§ EXERCISE GOAL
Can you quote, word for word, every line from the first line of the records below through the line containing "1165 516 2.57", and nothing else?

§ STUDY MATERIAL
━━━━━━
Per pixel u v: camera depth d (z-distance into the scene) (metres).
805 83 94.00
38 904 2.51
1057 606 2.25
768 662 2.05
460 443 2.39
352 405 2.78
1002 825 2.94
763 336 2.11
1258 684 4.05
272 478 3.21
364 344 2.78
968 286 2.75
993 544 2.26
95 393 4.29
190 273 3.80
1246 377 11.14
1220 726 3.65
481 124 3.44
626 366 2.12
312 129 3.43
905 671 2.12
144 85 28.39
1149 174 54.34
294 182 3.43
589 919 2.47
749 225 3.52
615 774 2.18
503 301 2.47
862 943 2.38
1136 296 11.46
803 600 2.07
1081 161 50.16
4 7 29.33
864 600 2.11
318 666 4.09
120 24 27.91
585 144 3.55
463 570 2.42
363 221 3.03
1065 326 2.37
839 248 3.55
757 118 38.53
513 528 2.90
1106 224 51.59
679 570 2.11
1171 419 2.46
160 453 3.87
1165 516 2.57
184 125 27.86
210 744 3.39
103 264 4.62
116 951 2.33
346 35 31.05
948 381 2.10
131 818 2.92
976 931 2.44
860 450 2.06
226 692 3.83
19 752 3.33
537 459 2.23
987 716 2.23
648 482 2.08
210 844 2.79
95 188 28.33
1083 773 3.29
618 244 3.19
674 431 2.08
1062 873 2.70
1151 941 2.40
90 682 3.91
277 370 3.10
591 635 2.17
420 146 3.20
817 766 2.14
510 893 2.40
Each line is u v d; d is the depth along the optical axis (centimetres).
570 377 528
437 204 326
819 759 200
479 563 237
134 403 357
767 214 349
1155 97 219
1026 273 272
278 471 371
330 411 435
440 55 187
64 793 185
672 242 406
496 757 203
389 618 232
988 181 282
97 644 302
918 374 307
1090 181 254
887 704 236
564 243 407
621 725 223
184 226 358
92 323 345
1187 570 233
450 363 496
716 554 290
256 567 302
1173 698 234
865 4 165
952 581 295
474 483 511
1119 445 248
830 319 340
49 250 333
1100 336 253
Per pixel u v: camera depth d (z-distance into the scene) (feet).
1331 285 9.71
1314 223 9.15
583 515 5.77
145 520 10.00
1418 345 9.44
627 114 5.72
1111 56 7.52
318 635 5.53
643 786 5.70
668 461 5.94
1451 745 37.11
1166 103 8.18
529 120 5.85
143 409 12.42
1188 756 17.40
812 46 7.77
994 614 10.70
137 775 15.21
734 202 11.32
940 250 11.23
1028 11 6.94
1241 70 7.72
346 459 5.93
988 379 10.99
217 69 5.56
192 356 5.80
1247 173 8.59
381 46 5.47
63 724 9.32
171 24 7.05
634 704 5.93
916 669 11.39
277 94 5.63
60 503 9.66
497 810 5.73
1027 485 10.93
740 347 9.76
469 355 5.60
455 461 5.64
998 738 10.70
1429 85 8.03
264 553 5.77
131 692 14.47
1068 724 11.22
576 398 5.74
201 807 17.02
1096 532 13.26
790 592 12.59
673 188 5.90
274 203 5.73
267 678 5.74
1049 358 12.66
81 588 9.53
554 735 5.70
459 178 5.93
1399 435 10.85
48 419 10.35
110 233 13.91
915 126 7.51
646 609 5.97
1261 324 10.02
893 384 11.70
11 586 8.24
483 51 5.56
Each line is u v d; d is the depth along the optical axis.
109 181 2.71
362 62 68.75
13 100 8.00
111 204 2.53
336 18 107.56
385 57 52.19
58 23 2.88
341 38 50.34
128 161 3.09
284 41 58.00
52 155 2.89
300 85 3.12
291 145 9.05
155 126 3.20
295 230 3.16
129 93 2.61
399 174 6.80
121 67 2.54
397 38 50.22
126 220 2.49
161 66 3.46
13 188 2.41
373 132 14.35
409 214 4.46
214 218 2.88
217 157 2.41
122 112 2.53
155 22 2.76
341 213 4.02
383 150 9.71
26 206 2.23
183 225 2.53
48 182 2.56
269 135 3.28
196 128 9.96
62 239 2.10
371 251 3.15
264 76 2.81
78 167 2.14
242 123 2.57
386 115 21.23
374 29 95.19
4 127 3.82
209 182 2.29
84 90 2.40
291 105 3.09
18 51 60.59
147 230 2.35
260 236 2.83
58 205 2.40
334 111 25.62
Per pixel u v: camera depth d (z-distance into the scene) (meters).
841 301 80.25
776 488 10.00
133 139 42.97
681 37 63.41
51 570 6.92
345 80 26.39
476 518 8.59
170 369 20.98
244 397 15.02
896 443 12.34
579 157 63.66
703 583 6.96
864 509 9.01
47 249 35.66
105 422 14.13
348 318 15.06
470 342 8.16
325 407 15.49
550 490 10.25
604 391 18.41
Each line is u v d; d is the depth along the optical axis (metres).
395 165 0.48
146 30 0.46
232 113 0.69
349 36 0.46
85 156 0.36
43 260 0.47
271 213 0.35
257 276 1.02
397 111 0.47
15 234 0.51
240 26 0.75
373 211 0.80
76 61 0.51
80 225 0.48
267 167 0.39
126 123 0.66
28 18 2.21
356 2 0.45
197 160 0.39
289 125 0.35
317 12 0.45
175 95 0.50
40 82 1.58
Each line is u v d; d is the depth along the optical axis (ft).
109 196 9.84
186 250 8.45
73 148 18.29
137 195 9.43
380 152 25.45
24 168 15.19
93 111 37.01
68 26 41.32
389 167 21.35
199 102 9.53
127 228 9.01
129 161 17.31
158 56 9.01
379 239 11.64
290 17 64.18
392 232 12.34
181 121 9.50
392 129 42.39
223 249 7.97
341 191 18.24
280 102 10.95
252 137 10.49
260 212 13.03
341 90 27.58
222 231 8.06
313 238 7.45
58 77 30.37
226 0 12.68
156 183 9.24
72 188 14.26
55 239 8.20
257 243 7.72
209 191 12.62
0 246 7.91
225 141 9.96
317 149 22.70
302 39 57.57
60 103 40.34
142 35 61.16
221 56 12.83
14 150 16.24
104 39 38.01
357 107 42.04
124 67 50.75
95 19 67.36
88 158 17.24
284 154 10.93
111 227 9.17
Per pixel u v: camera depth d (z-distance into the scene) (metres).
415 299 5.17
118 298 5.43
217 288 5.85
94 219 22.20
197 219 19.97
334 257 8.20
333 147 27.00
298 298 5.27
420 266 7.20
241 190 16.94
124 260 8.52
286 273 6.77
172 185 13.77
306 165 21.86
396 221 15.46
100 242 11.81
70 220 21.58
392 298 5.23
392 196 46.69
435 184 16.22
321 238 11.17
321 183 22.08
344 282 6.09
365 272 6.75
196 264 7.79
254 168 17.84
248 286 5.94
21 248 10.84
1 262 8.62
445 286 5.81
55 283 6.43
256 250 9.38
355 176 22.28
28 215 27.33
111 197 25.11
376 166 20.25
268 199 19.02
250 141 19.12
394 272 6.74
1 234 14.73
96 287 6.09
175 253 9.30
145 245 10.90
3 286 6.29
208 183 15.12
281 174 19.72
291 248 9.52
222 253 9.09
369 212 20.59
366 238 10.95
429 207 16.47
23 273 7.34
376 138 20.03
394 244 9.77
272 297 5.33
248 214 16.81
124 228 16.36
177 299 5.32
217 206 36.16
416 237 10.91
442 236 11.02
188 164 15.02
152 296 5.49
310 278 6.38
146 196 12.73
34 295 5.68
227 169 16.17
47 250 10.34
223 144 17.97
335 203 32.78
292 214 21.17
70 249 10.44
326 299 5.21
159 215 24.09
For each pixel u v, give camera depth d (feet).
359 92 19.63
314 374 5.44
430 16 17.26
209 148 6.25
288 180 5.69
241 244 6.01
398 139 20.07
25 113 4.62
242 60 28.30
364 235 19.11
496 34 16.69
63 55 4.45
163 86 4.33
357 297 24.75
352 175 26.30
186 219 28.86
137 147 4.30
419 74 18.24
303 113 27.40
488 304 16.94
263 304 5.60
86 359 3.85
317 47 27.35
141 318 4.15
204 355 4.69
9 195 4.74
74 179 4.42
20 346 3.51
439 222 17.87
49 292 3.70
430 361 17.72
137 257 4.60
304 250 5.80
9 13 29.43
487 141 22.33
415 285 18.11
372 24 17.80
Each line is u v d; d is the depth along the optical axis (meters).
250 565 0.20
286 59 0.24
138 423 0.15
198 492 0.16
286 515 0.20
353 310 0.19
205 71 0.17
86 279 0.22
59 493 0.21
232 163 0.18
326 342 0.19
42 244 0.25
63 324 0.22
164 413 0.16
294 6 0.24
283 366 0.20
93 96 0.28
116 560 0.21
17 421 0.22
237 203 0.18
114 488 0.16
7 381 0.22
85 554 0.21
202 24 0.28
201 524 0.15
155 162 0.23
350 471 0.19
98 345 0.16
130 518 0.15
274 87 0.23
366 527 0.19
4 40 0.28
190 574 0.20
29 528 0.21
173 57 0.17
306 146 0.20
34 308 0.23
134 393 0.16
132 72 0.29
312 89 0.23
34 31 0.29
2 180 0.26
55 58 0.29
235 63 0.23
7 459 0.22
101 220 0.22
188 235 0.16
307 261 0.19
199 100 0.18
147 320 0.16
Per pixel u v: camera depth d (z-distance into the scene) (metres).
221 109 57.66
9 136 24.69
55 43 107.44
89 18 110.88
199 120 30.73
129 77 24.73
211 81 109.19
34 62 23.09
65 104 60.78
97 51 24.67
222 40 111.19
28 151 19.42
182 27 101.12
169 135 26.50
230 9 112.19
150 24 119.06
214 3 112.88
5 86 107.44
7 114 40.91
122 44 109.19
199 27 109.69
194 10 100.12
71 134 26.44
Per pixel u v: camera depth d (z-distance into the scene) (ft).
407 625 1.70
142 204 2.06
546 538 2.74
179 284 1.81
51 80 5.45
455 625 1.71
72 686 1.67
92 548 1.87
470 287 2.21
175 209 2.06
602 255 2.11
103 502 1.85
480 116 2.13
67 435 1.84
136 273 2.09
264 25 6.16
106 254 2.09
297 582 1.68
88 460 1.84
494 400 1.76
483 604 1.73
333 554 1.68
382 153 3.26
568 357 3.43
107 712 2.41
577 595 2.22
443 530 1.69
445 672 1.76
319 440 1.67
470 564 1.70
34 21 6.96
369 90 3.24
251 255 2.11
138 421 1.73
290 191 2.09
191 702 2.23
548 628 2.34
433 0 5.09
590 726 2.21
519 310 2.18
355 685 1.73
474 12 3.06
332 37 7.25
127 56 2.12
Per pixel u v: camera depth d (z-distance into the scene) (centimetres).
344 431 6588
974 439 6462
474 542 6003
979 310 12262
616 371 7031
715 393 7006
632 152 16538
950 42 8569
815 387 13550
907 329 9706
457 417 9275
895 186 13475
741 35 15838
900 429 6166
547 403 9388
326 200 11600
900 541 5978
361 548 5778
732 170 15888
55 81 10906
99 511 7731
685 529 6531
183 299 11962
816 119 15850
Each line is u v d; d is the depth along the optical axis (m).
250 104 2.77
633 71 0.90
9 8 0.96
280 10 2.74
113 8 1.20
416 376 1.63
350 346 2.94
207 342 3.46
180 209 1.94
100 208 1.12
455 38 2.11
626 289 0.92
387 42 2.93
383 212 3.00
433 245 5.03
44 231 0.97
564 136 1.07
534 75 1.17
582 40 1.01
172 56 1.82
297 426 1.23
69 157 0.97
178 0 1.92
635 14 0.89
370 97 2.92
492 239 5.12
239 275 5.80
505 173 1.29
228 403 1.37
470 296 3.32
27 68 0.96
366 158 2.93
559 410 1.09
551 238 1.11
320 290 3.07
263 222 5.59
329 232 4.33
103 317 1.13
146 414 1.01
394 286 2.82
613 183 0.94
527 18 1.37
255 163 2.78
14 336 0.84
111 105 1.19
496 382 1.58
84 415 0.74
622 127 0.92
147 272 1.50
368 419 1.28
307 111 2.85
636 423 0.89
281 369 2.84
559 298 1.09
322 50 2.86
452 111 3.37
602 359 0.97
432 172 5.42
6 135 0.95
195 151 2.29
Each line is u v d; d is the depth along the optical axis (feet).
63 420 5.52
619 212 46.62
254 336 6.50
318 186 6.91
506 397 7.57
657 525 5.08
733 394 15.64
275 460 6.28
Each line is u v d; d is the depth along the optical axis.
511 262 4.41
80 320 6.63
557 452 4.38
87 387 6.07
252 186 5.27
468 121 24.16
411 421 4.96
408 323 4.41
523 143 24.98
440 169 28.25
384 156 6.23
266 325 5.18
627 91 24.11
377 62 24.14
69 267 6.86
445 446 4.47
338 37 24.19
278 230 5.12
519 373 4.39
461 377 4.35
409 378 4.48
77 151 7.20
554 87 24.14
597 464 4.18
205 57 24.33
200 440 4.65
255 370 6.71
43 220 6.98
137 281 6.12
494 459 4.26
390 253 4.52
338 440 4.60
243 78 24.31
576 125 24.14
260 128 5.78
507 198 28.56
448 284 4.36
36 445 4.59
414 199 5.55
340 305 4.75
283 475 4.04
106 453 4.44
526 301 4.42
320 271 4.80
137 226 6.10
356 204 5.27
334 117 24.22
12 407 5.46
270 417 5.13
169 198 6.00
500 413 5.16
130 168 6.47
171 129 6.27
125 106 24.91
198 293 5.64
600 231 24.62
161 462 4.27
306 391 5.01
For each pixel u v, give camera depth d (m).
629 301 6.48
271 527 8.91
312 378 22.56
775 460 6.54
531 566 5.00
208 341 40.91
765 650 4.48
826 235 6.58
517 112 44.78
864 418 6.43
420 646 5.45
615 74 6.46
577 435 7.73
━━━━━━
§ RESPONSE BOX
Per pixel u v: camera depth d (z-distance into the scene) (metres).
805 83 94.00
38 904 2.51
1057 606 2.25
768 662 2.05
460 443 2.39
352 405 2.78
1002 825 2.94
763 336 2.11
1258 684 4.05
272 478 3.21
364 344 2.78
968 286 2.75
993 544 2.26
95 393 4.29
190 273 3.80
1246 377 11.14
1220 726 3.65
481 124 3.44
626 366 2.12
312 129 3.43
905 671 2.12
144 85 28.39
1149 174 54.34
294 182 3.43
589 919 2.47
749 225 3.52
615 774 2.18
503 301 2.47
862 943 2.38
1136 296 11.46
803 600 2.07
1081 161 50.16
4 7 29.33
864 600 2.11
318 666 4.09
120 24 27.91
585 144 3.55
463 570 2.42
363 221 3.03
1065 326 2.37
839 248 3.55
757 118 38.53
513 528 2.90
1106 224 51.59
679 570 2.11
1171 419 2.46
160 453 3.87
1165 516 2.57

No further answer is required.